In einer Einblendung brachten sie ein Interview mit Professor Michael Wolffssohn, der an der Münchener Hochschule der Bundeswehr lehrte. Er kritisierte die Abschaffung der allgemeinen Wehrpflicht und meinte, die Stellung der Soldaten am Rande der Gesellschaft hinge damit zusammen, dass wir mittlerweile ein Berufsheer haben und die allgemeine Wehrpflicht abgeschafft worden ist. Im Übrigen sei bekannt, dass nur diejenigen Soldat würden, die auf dem allgemeinen Stellenmarkt schlechte Chancen hätten; deswegen seien da viele aus der Unterschicht vertreten, die zum großen Teil aus dem Osten kämen. Dies ist nachvollziehbar; kein vernünftiger junger Mensch mit guten Zeugnissen käme auf die Idee, zu den Soldaten zu gehen. Darüber erregte sich der sonst so ruhige Bundesverteidigungsminister. Prof. Wolfssohn hatte hier auf eine Wurzel des Übels hingewiesen. Insofern war sein Beitrag genau richtig. Professor Wolffssohn war akademischer Lehrer an einer Bundeswehr-Hochschule (mittlerweile ist er im Ruhestand).
Soldaten seien Helfer, Schützer und Kämpfer, wurde in der Diskussion gesagt. Das war der untaugliche Versuch, das mörderische Soldatenhandwerk schön zu reden. Nein, das stimmt so nicht. Der wesentliche Einsatz von Soldaten liegt nicht in ihrer Verwendung bei Katastrophenfällen, wo sie auch einmal nützlich sein können, sondern er liegt im Einsatz bei Kriegen zu Tötungs- und Vernichtungszwecken.
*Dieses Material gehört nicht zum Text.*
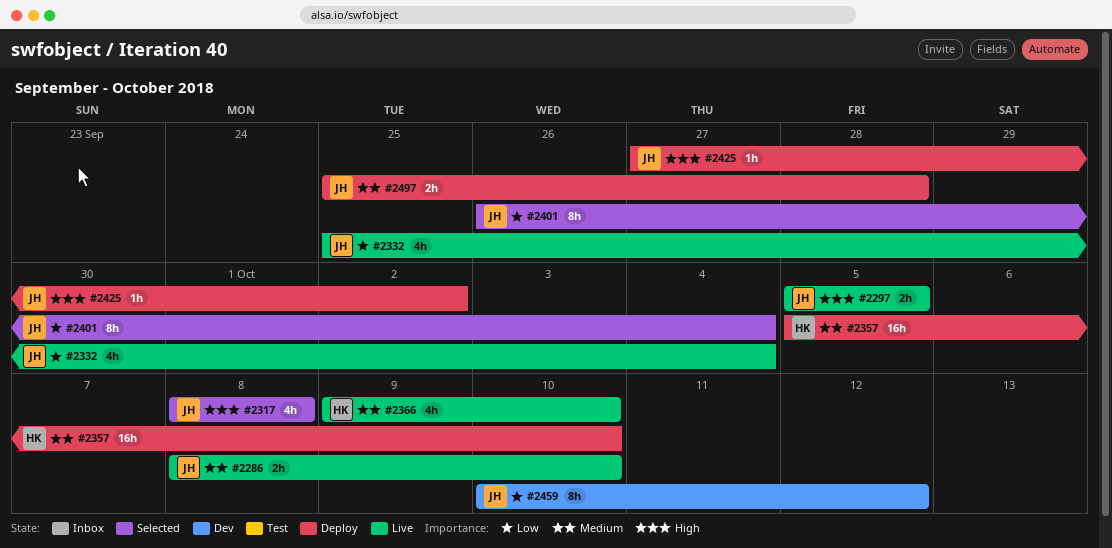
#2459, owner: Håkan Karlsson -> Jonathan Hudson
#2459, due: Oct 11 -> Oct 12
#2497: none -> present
Die Zweifelhaftigkeit von Aktionen der Bundeswehr und ihrer Befehlshaber wird auch gut sichtbar an dem von dem damaligen Bundeswehr-Oberstleutnant Georg Klein angeordneten Luftangriff bei Kunduz im Jahre 2009. Laut einem Bericht bei Spiegel-Online hatte er sich zu seinen Aufgaben vorher geäußert: „Wir werden mit der Härte, die geboten ist, zurückschlagen“. Dies zeigte das klare Feindbild dieses Mannes.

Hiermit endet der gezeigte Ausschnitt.